The One X's display is, without a hint of hyperbole, the best I've ever seen on a phone. Full stop. Seriously, I'm struggling to find fault with it in any way: it's got a near-perfect 180 degree viewing angle and perhaps the most accurate color reproduction and color temperature available. At 720p, it falls well into "retina" territory where the individual pixels become invisible to the naked eye. It also lacks the infamous pentile subpixel arrangement commonly employed on high-resolution AMOLEDs like that found on the One S, and it runs circles around the Galaxy Nexus's 4.65-inch Super AMOLED for overall quality.
Historically, one of the big reasons manufacturers have chosen AMOLED over LCD is because AMOLED is thinner it's self-illuminating, so there's no need for an external lighting arrangement. Considering that the One X packs its SLCD into an 8.9mm shell, though, that concern has all but evaporated (compare it to the 720p Rezound, for instance, at a beefy 13.7mm).
Put me in this camp. I've yet to see another mobile device outside of maybe the iPhone 4 when it launched or honestly more the iPad 3 to be this wowed by a screen. Call it hyperbole, but this shit is light years in design better than the current two top dog Samsung phones.
First off the way they added the top screen into the unibody design is awesome. HTC also went with the new approach of trying to get the screen as close to the top glass as possible. 1280 x 720 gives you a ton of pixels to look at which is nice in and of itself and really good considering phones like the One X are getting so big in terms of screen area. Also that SLCD or LCD2 tech or whatever you want to label it as is
STRAIGHT BOSSLY!
Seeing it in store didn't even compare to getting it home, and seeing it at the stores where they are dummy units does this phone a massive disservice. The screen looks redonkulously good. It's deceiving at 1st because HTC Sense and the Android interface in general isn't something that will make a great screen immediately apparent. Fuck loading up chrome and browsing or scrolling through FB and seeing pics and stuff posted was frick'n godly. Color accuracy seems off the charts. Text seems ridiculously crisp when browsing say GAF Mobile. Viewing angles are the best I've ever seen. You can move almost 90 degrees left or right from staring at the phone dead on and see an amazing picture quality.

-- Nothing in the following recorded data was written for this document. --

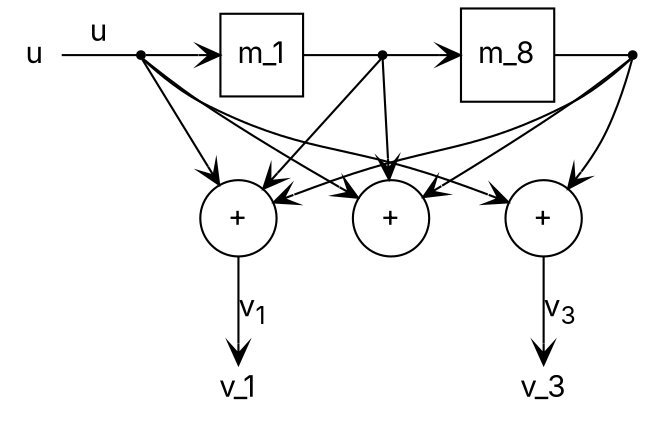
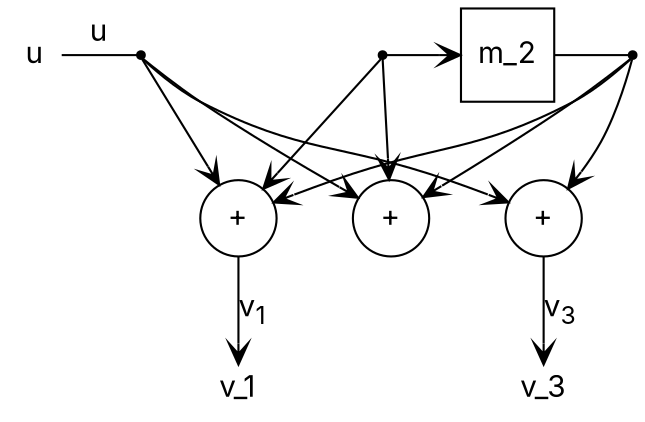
  digraph {
    fontname=Inter
    node [fontname=Inter shape=none]
    edge [arrowhead=vee fontname=Inter]
    u [fixedsize=false height=0 width=0]
    d_1 [shape=point]
-   m_1 [shape=square]
    d_2 [shape=point]
-   m_2 [shape=square label=m_8]
+   m_2 [shape=square]
    d_3 [shape=point]
    n7 [label="+" shape=circle]
    n8 [label="+" shape=circle]
    n9 [label="+" shape=circle]
    v_1 [fixedsize=false height=0 width=0]
    v_3 [fixedsize=false height=0 width=0]
    subgraph sub_1 {
      rank=same
      u
      d_1
-     m_1
      d_2
      m_2
      d_3
    }
    subgraph sub_2 {
      rank=same
      n7
      n8
      n9
    }
    subgraph sub_3 {
      rank=same
      v_1
      v_3
    }
    u -> d_1 [arrowhead=none label=u]
-   d_1 -> m_1
    d_1 -> n7
    d_1 -> n8
    d_1 -> n9
-   m_1 -> d_2 [arrowhead=none]
    d_2 -> m_2
    d_2 -> n7
    d_2 -> n8
    m_2 -> d_3 [arrowhead=none]
    d_3 -> n7
    d_3 -> n8
    d_3 -> n9
    n7 -> n8 [style=invis]
    n7 -> v_1 [label=<v<SUB>1</SUB>>]
    n8 -> n9 [style=invis]
    n9 -> v_3 [label=<v<SUB>3</SUB>>]
  }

You also don't get any of the shitty problems AMOLED screens have. Sure blacks might not be AS black as on my Focus, but pentile matrixing doesn't exist. Plus you don't get any of the weird saturation problems or color fringing other screens get either. You can really tell when you see a photo shot with a DSLR or when you watch a professionally done video. I watched the gymkhana five race through San Fran on Youtube in HD, and it was ridiculous that a mobile device like this should exist.
Considering I use the screen every time I use the phone it's awesome. I mean I get a ton of use with the phone's greatest feature. I seriously can't stress enough just how mind blowingly awesome the screen looks. I got to compare to my best friend's GS3 (verizon version) over this weekend, and we both agreed there wasn't really a comparison when you got beyond just scrolling through Sense or TouchWiz.

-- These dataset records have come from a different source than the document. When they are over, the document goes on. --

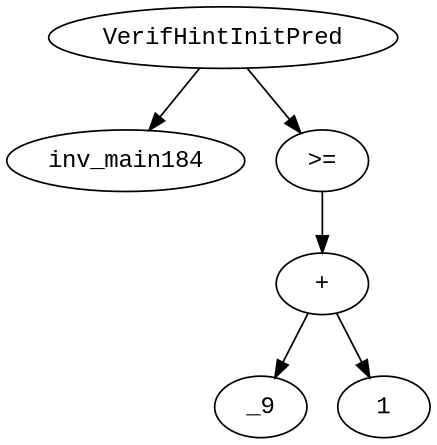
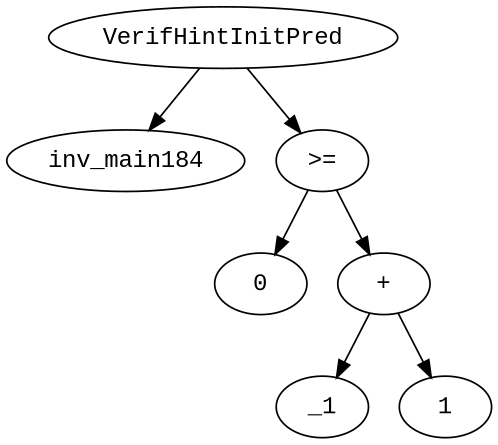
  digraph {
    fontname="Liberation Mono"
    node [fontname="Liberation Mono"]
    edge [fontname="Liberation Mono"]
    n1 [label=inv_main184]
    n2 [label=VerifHintInitPred]
    n3 [label=">="]
+   n4 [label=0]
    n5 [label="+"]
-   n6 [label=_9]
+   n6 [label=_1]
    n7 [label=1]
    n2 -> n1
    n2 -> n3
+   n3 -> n4
    n3 -> n5
    n5 -> n6
    n5 -> n7
  }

All in all after a week of use the phone is generally solid with very little issues coupled with great hardware design and a best in mobile leading screen. Since the space isn't a big deal for me provided the battery lasts the fact that it's unibody won't be a detractor for me. Definitely more than worth a look if you're on AT&T considering it's LTE, and Amazon has it for roughly $80 less than the only other LTE phone you'd get aka the GS3.
PS: If you have any other questions or if I missed something you want to know about let me know. I might post more impressions tomorrow if/when I realize what I forgot to talk about.